- Dataset entries -
· · · · · · ·

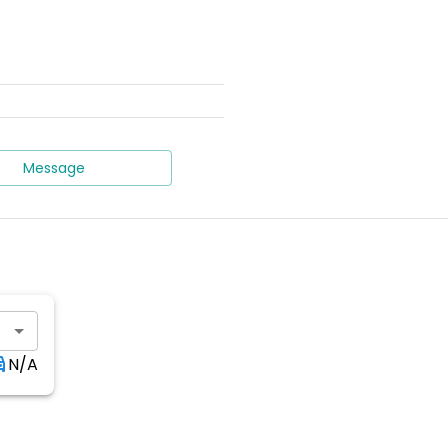
Message
N/A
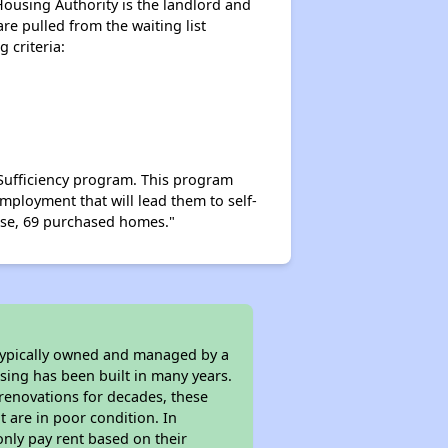
Housing Authority is the landlord and
are pulled from the waiting list
 criteria:
-Sufficiency program. This program
mployment that will lead them to self-
hose, 69 purchased homes."
 typically owned and managed by a
sing has been built in many years.
 renovations for decades, these
t are in poor condition. In
only pay rent based on their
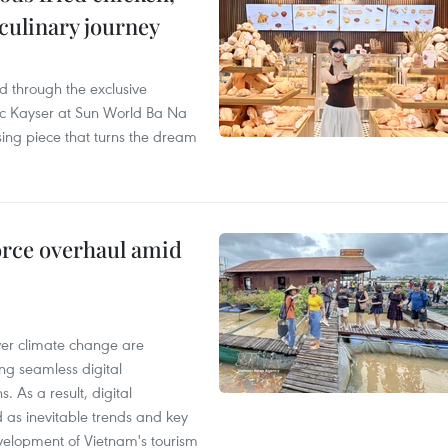
 culinary journey
 through the exclusive
c Kayser at Sun World Ba Na
ssing piece that turns the dream
rce overhaul amid
er climate change are
ng seamless digital
 As a result, digital
d as inevitable trends and key
development of Vietnam's tourism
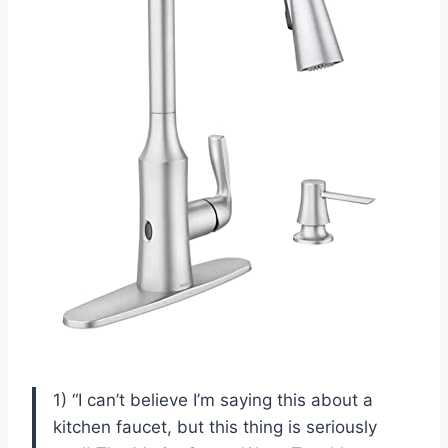
1) “I can’t believe I’m saying this about a
kitchen faucet, but this thing is seriously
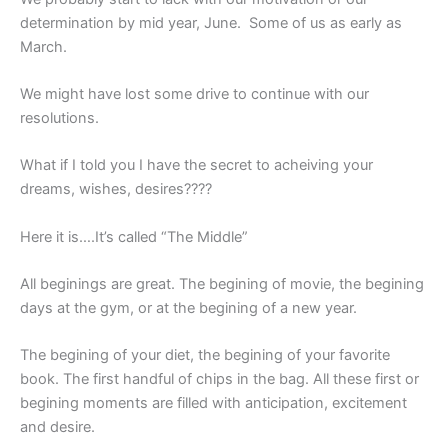
determination by mid year, June. Some of us as early as
March.
We might have lost some drive to continue with our
resolutions.
What if I told you I have the secret to acheiving your
dreams, wishes, desires????
Here it is….It’s called
“The Middle”
All beginings are great. The begining of movie, the begining
days at the gym, or at the begining of a new year.
The begining of your diet, the begining of your favorite
book. The first handful of chips in the bag. All these first or
begining moments are filled with anticipation, excitement
and desire.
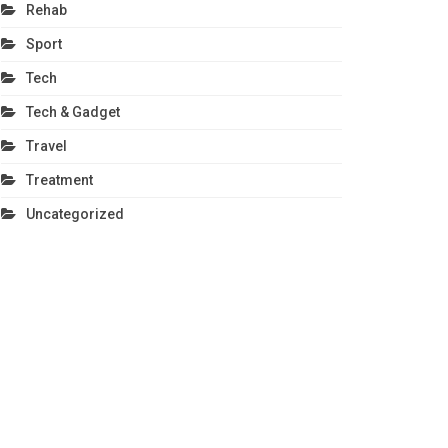
Rehab
Sport
Tech
Tech & Gadget
Travel
Treatment
Uncategorized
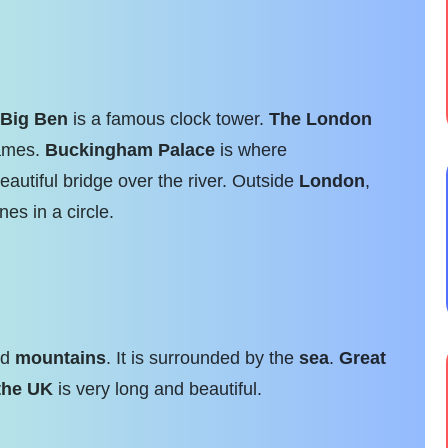
Big Ben
is a famous clock tower.
The London
mes.
Buckingham Palace
is where
eautiful bridge over the river. Outside
London
,
nes in a circle.
nd
mountains
. It is surrounded by the
sea
.
Great
the UK
is very long and beautiful.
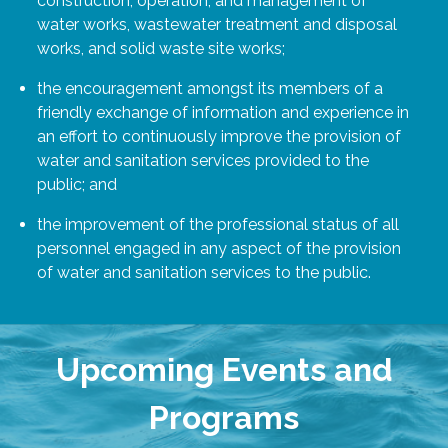
construction, operation, and management of
water works, wastewater treatment and disposal
works, and solid waste site works;
the encouragement amongst its members of a
friendly exchange of information and experience in
an effort to continuously improve the provision of
water and sanitation services provided to the
public; and
the improvement of the professional status of all
personnel engaged in any aspect of the provision
of water and sanitation services to the public.
Upcoming Events and
Programs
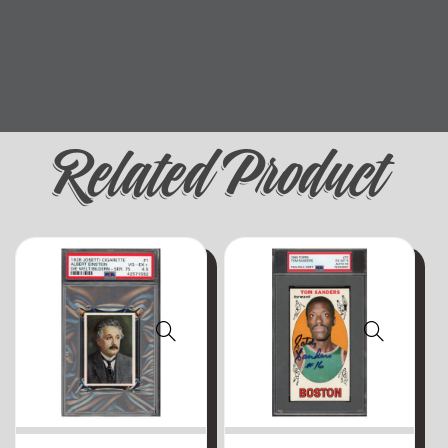
Related Product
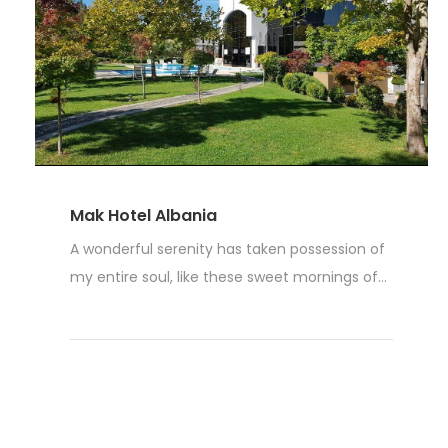
Mak Hotel Albania
A wonderful serenity has taken possession of
my entire soul, like these sweet mornings of...
Read More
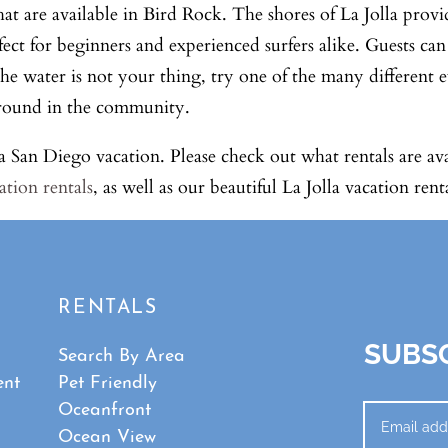
hat are available in Bird Rock. The shores of La Jolla provi
fect for beginners and experienced surfers alike. Guests ca
 the water is not your thing, try one of the many different
ar-round in the community.
g a San Diego vacation. Please check out what rentals are av
ation rentals
, as well as our beautiful La Jolla vacation renta
RENTALS
SUBSC
Search By Area
ent
Pet Friendly
Oceanfront
Ocean View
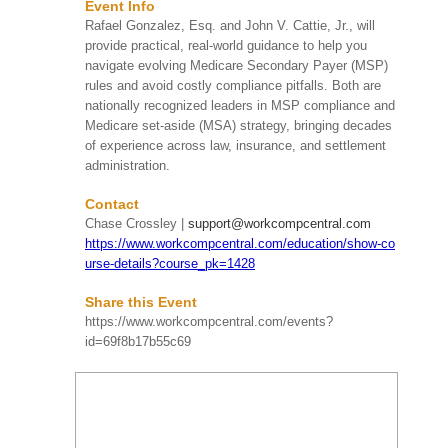
Event Info
Date
Event Name
Rafael Gonzalez, Esq. and John V. Cattie, Jr., will
provide practical, real-world guidance to help you
HIRMA's Beach Clean
navigate evolving Medicare Secondary Payer (MSP)
Up
rules and avoid costly compliance pitfalls. Both are
Huntington Beach, CA
SAT
nationally recognized leaders in MSP compliance and
HIRMA's upcoming Beach
Aug 08
More Info
Clean Up on Saturday,
Medicare set-aside (MSA) strategy, bringing decades
9:00 AM
August 8, 2026, from 9:00
of experience across law, insurance, and settlement
AM to 11:00 AM at
administration.
Huntington ...
Contact
Chase Crossley |
support@workcompcentral.com
Take Me Out To The
https://www.workcompcentral.com/education/show-co
Ball Game! 2026 Kids’
Chance of Illinois
urse-details?course_pk=1428
Summer Social
SUN
Schaumburg, IL
Share this Event
Aug 09
More Info
Step up to the plate and
https://www.workcompcentral.com/events?
1:00 PM
join Kids’ Chance of
id=69f8b17b55c69
Illinois on August 9, 2026,
for our “Take Me Out to
th...
80th Annual Workers’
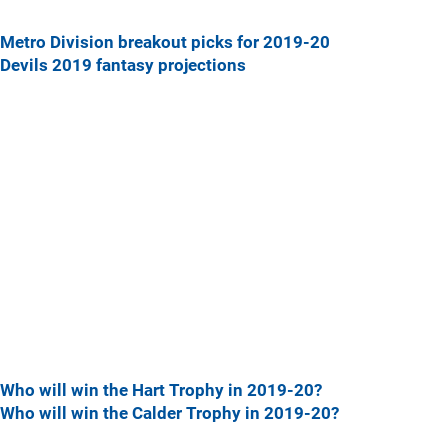
Metro Division breakout picks for 2019-20
Devils 2019 fantasy projections
Who will win the Hart Trophy in 2019-20?
Who will win the Calder Trophy in 2019-20?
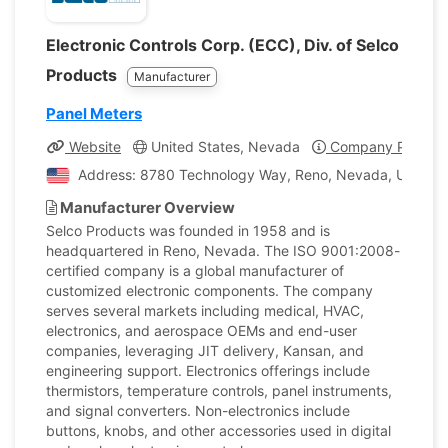
Electronic Controls Corp. (ECC), Div. of Selco
Products
Manufacturer
Panel Meters
Website
United States, Nevada
Company Profile
Address: 8780 Technology Way, Reno, Nevada, United S
Manufacturer Overview
Selco Products was founded in 1958 and is
headquartered in Reno, Nevada. The ISO 9001:2008-
certified company is a global manufacturer of
customized electronic components. The company
serves several markets including medical, HVAC,
electronics, and aerospace OEMs and end-user
companies, leveraging JIT delivery, Kansan, and
engineering support. Electronics offerings include
thermistors, temperature controls, panel instruments,
and signal converters. Non-electronics include
buttons, knobs, and other accessories used in digital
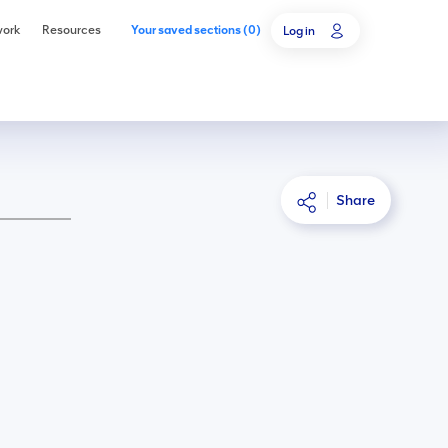
work
Resources
Your saved sections
(
0
)
Log in
Share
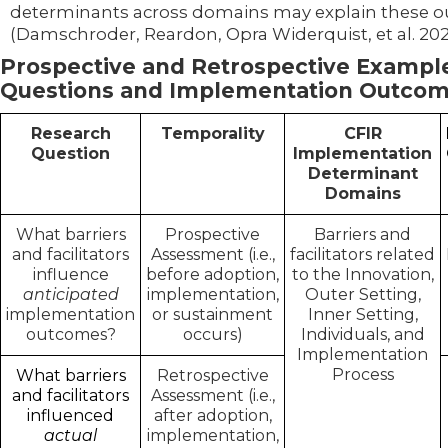
determinants across domains may explain these 
(Damschroder, Reardon, Opra Widerquist, et al. 202
Prospective and Retrospective Exampl
Questions and Implementation Outco
Research
Temporality
CFIR
Question
Implementation
Determinant
Domains
What barriers
Prospective
Barriers and
and facilitators
Assessment (i.e.,
facilitators related
influence
before adoption,
to the Innovation,
anticipated
implementation,
Outer Setting,
implementation
or sustainment
Inner Setting,
outcomes?
occurs)
Individuals, and
Implementation
Process
What barriers
Retrospective
and facilitators
Assessment (i.e.,
influenced
after adoption,
actual
implementation,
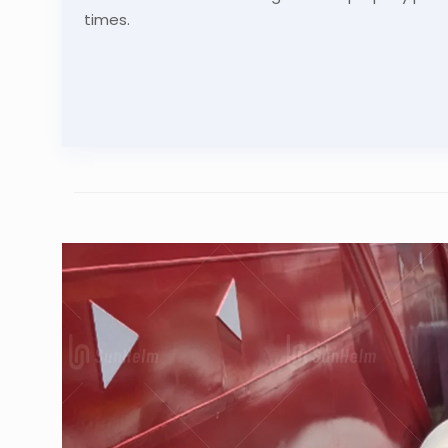
times.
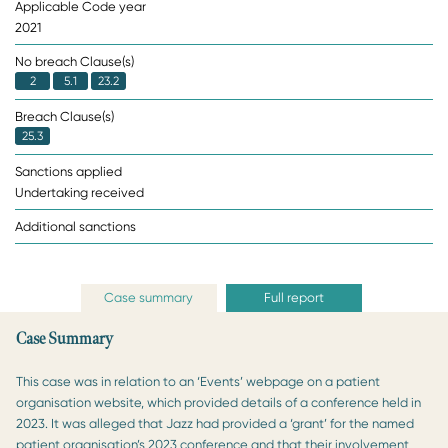
Applicable Code year
2021
No breach Clause(s)
2
5.1
23.2
Breach Clause(s)
25.3
Sanctions applied
Undertaking received
Additional sanctions
Case summary
Full report
Case Summary
This case was in relation to an ‘Events’ webpage on a patient
organisation website, which provided details of a conference held in
2023. It was alleged that Jazz had provided a ‘grant’ for the named
patient organisation’s 2023 conference and that their involvement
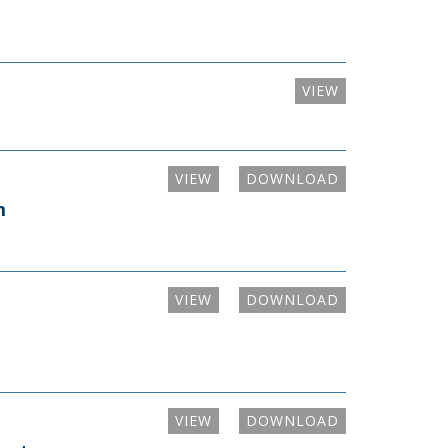
VIEW
VIEW
DOWNLOAD
m
VIEW
DOWNLOAD
VIEW
DOWNLOAD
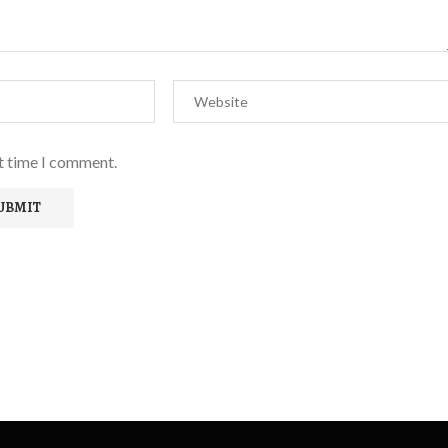
xt time I comment.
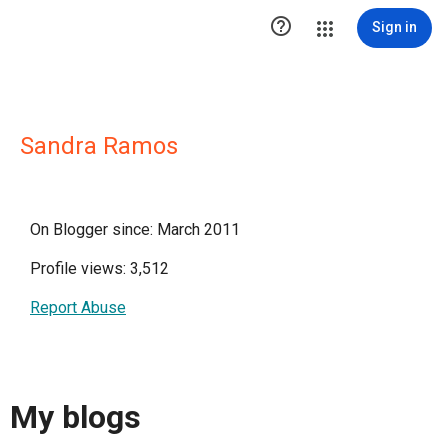

Sign in
Sandra Ramos
On Blogger since: March 2011
Profile views: 3,512
Report Abuse
My blogs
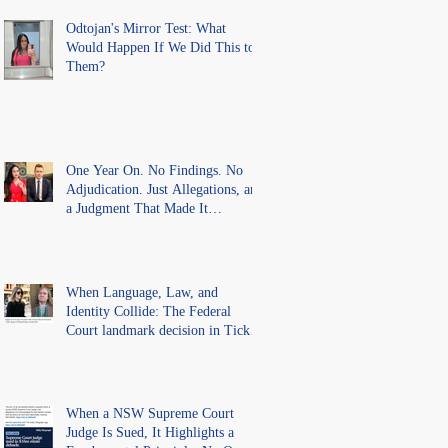
Findings
Odtojan's Mirror Test: What
Would Happen If We Did This to
Them?
One Year On. No Findings. No
Adjudication. Just Allegations, and
a Judgment That Made It
Precedent for Every Australian
Lawyer.
When Language, Law, and
Identity Collide: The Federal
Court landmark decision in Tickle
v Giggle for Girls Pty Ltd.
When a NSW Supreme Court
Judge Is Sued, It Highlights a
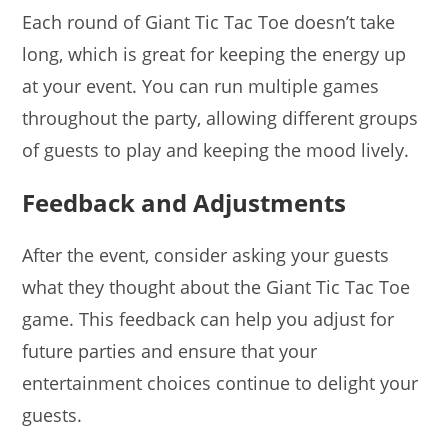
Each round of Giant Tic Tac Toe doesn’t take
long, which is great for keeping the energy up
at your event. You can run multiple games
throughout the party, allowing different groups
of guests to play and keeping the mood lively.
Feedback and Adjustments
After the event, consider asking your guests
what they thought about the Giant Tic Tac Toe
game. This feedback can help you adjust for
future parties and ensure that your
entertainment choices continue to delight your
guests.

· · · · · · ·

- WHAT IS EXPECTED -
Only lines belong in the copy: transcribe those from the start of the data through the line that contains "sing has been built in many years.", and skip the pictures.

- WRITTEN RESPONSE -
Message
N/A
Housing Authority is the landlord and
are pulled from the waiting list
 criteria:
-Sufficiency program. This program
mployment that will lead them to self-
hose, 69 purchased homes."
 typically owned and managed by a
sing has been built in many years.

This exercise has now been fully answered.